Salı, Kasım 18, 2008

Havadan, Makyajdan

Soğuk bir kış akşamı ve ben az önce yürüyüşten döndüm. Ara ara keskin bir soğukla gelen rüzgar kar havasının çok da uzaklarda olmadığını söylüyor.

Dizimdeki problem nedeniyle üç aydan beri neredeyse haftanın 5-6 akşamı yürüyorum. Artık havalar soğumaya başlayınca caymak için bahane arıyorum. Zaten iki haftadır evdeki tadilat yüzünden ara vermiştim. Dün akşam mızıkçılık yapmadan yürüdüm ama bu akşam.

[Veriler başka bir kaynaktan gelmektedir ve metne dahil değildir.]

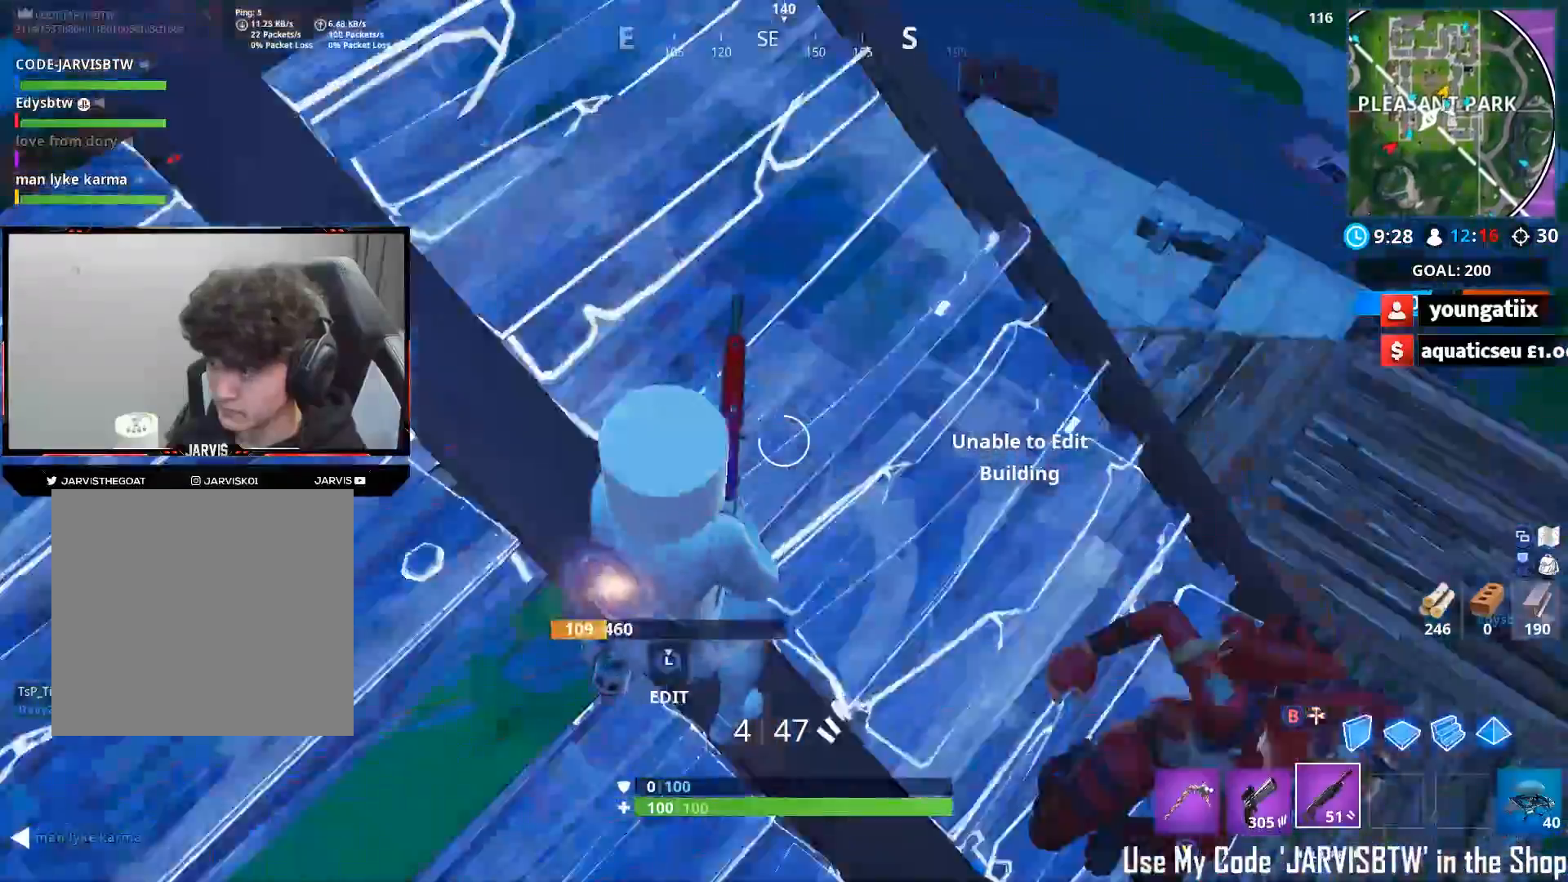
{"buttons": ["A"], "left_stick": "down-right", "right_stick": "down-left", "events": [[67, "B", "down"], [100, "right_stick", "up-right"], [150, "B", "up"], [150, "R2", "up"], [217, "left_stick", "down-left"], [250, "right_stick", "right"], [317, "B", "down"], [383, "B", "up"], [383, "right_stick", "center"], [450, "A", "down"], [467, "left_stick", "down-right"], [483, "right_stick", "down-left"]]}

Camdan baktım. Gündüz ki yağmurun aksine sakin ve yağışsız havaya direnmedim.


Pazartesi sabahı evden çıkmadan makyajımı yaptım. Aynada kendime bakarken ne kadar da yorgun görünüyorum dedim. Soluk renklerde makyajın etkisi olsa gerek diye düşündüm. İşyerinde de bir arkadaşım iyi görünmüyosun bi şey mi oldu dedi. Ona da aynı cevabı verdim -evet ben de kendimi yorgun gördüm ama yok bi şeyim -dedim.

Öğleyin rimelim bulaşmasın diye hafifçe parmak ucuyla kaşınan gözümü oğuştururken Allah Allah kirpiklerim de ne kadar yumuşak diye düşündüm. Bi anda acaba dedim.

Rimel sürmemişim :)))

Rimel sürmemek tabi ki sorun değil, hiç makyaj yapmamak da. -ki zaten çok yapmam- Ama far, eyeliner gibi tüm göz makyajını yapıp da rimel olmayınca tuzsuz yemek gibi oluyor.

Kendimi kötü hissedince arkadaşlardan rimel aramaya başladım. -fazla makyaj yapmayan birisi olduğum için rujdan başka bi şey yoktur yanımda, onu da pek sürmem zaten- En sonunda buldum ve sürdüm. Yerime döndüm 5 dakika geçmedi ki strawberry'den bir kaç gün önce sipariş verdiğim ve içinde rimel de olan malzemeler geldi.

Şaka gibi.

Yani neymiş? Sabretmeyi bileceksin, acele etmiyceksin. Kainat yeri geldi mi rimel bile gönderir :)))

Pazartesi, Kasım 17, 2008

Ümidin Güneşi

Bazı şeyler var ki yazmak zor, anlatmak zor yaşamak daha da zor. Uygun kelimeleri yok.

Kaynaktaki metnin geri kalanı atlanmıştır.